La Navidad, la gran fiesta del Hijo de Dios aparecido en carne humana, la fiesta en la que el cielo se abaja a la tierra con gracia y benevolencia inefables, es también el día en que el cristianismo y los hombres, ante el pesebre, contemplando “la bondad y la benignidad de Dios nuestro Salvador”, toman conciencia más profunda de la íntima unidad que Dios ha establecido entre ellos.
El nacimiento del Salvador del mundo, del Restaurador de la dignidad humana en toda su plenitud, es el momento caracterizado por la alianza de todos los hombres de buena voluntad. Allí, al pobre mundo, desgarrado por la discordia, dividido por el egoísmo, envenenado por el odio, se le devolverá el amor y se le permitirá marchar en cordial armonía, hacia la meta común, para encontrar al fin la cura de sus heridas en la paz de Cristo.
Los cristianos, es decir, los seguidores de Jesucristo, celebramos el 25 de diciembre no como una fiesta profana más, sino como el cumpleaños del Salvador de la humanidad; el Restaurador del que habló Pío XII. Es el cumpleaños, en palabras de San León Magno, de la vida misma.
Vivimos un tiempo especial, un tiempo santo, en la época navideña, y tiene muy poco que ver con las ventas navideñas. Compartir los regalos con los amigos y la familia es una tradición maravillosa que brota con ilusión de nuestros corazones. Pero el ruido y la distracción de las meras cosas nunca deben ahogar la voz tranquila del amor de Dios hecho carne en el nacimiento de Jesús. Belén, para cada uno de nosotros individualmente y para el mundo en su conjunto, es el comienzo de algo totalmente nuevo y absolutamente hermoso, si pedimos a Dios la pureza de alma para poseerlo.

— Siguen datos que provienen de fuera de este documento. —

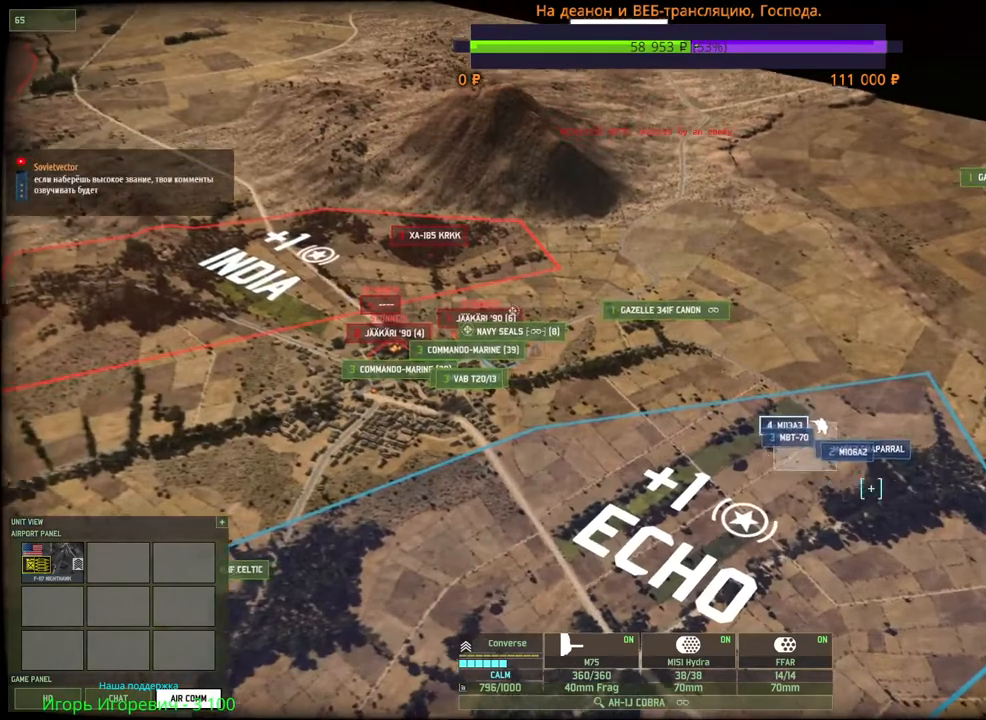
{"keys": [], "mouse": [], "events": [[67, "mouse_left", "up"], [267, "a", "down"], [267, "w", "down"], [400, "a", "up"], [400, "w", "up"]]}
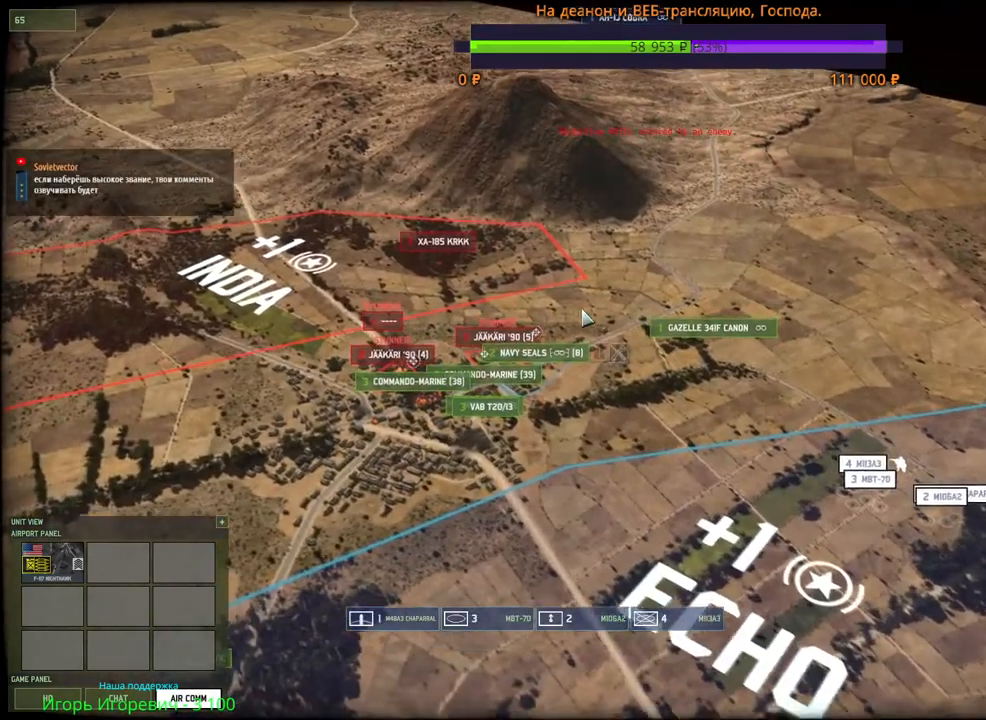
{"keys": [], "mouse": [], "events": [[150, "f", "down"], [284, "f", "up"], [384, "mouse_left", "down"], [484, "mouse_left", "up"]]}
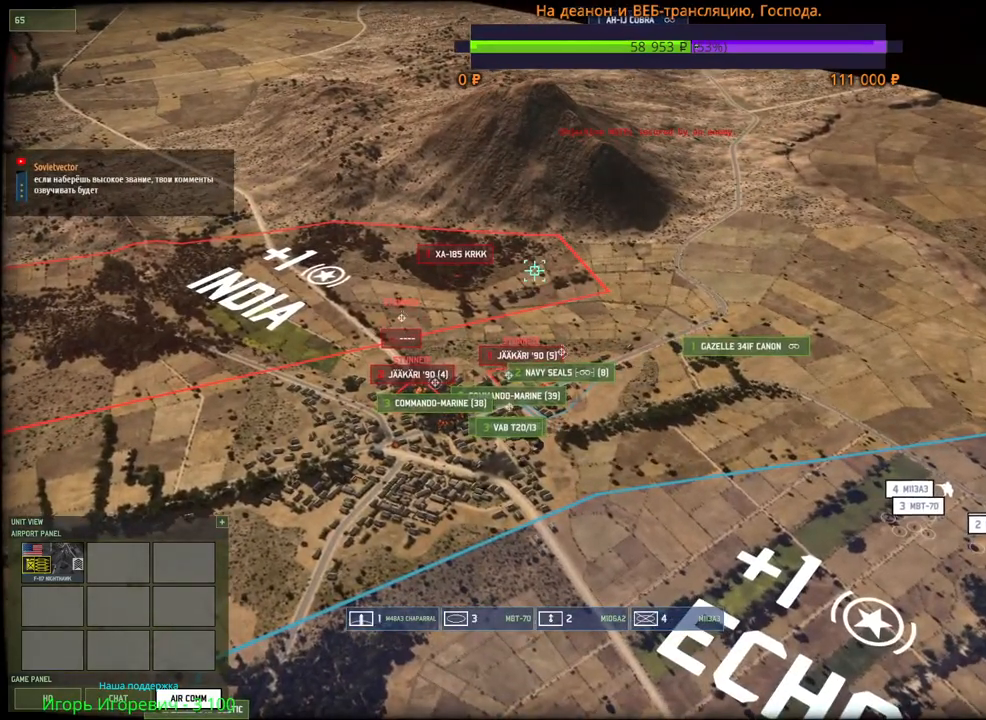
{"keys": [], "mouse": ["wheel"], "events": [[234, "d", "down"], [350, "mouse_wheel", "down"], [400, "s", "down"], [500, "d", "up"], [500, "s", "up"]]}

Para María, no había nada dulce ni fácil en estar embarazada cuando nunca había tenido relaciones íntimas con José. Tampoco la historia de María habría sido fácil para su prometido. Por grande que fuera su fe, por bueno que fuera su corazón, José probablemente seguía luchando con tentaciones muy humanas de dudar. De hecho, el cristianismo oriental capta poderosamente la confusión de José en muchos de sus iconos de la Natividad. Los iconos suelen mostrar a José apartado de la escena del pesebre, de espaldas a la madre y al niño, sumido en sus pensamientos.

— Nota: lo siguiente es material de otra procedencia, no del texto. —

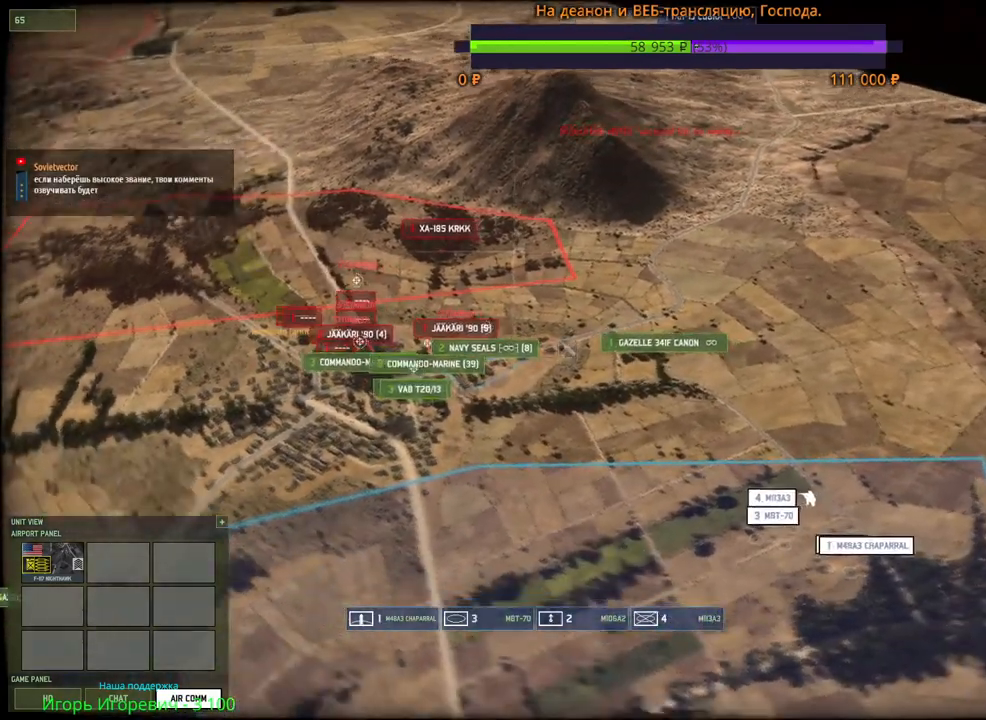
{"keys": ["s"], "mouse": [], "events": [[67, "mouse_wheel", "up"], [484, "s", "down"]]}
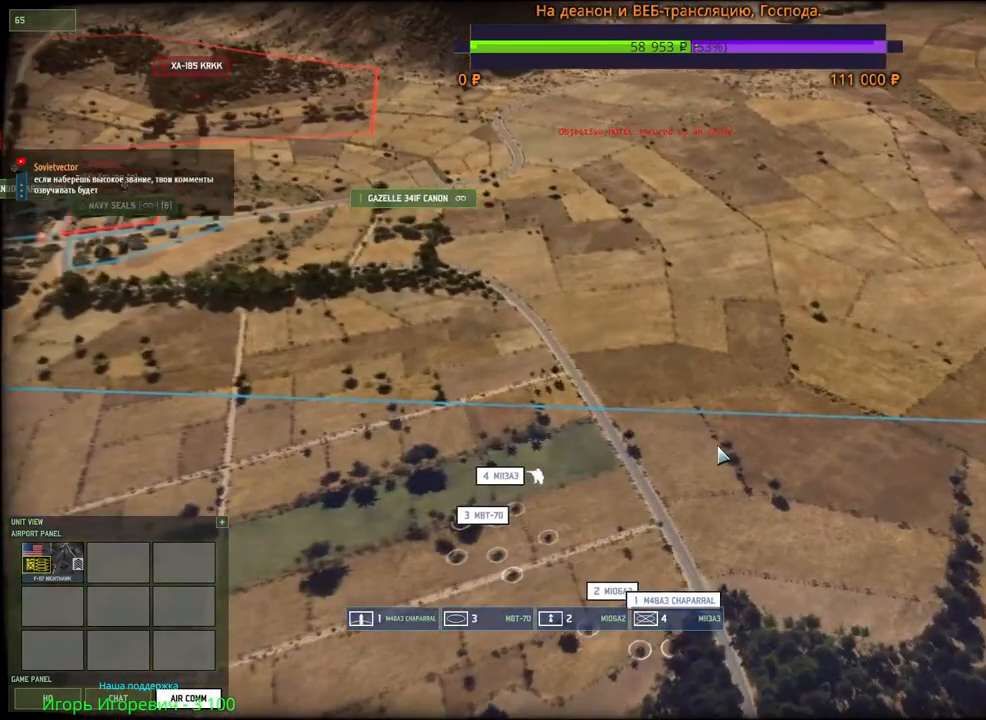
{"keys": [], "mouse": [], "events": [[100, "s", "up"], [234, "2", "down"], [350, "2", "up"]]}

Sin embargo, la realidad es ésta: Dios nos amó lo suficiente como para enviarnos -a través de la fe de María y José- a su Hijo único. Nos amó lo suficiente como para asumir nuestra pobreza, nuestras indignidades y temores, nuestras esperanzas, alegrías, sufrimientos y fracasos, y para hablarnos como uno de nosotros. Se hizo hombre para mostrar a los hombres cuánto los ama Dios. Para eso nació. Para eso vivió. Para eso murió y resucitó.
Jesús es Emmanuel, que significa “Dios está con nosotros”. Jesús es Yeshua, que significa “Dios salva”. Cuando Jesús proclama más tarde en su ministerio público que “Yo soy el camino, la verdad y la vida”, no hace más que reafirmar el milagro que comienza en Belén. Nuestro redentor nace en un establo; nace para liberarnos del pecado y devolvernos la vida eterna. Este fue el significado del nacimiento en aquella primera Navidad.
Nunca es demasiado tarde para invitar a Jesús a nuestras vidas. Este mundo cansado y complicado nunca lo ha necesitado tanto. Que Dios nos conceda a todos el don de acoger al Niño Jesús en nuestros corazones. Que nos bendiga abundantemente esta Navidad. Y que nos guíe con su amor a lo largo del próximo año.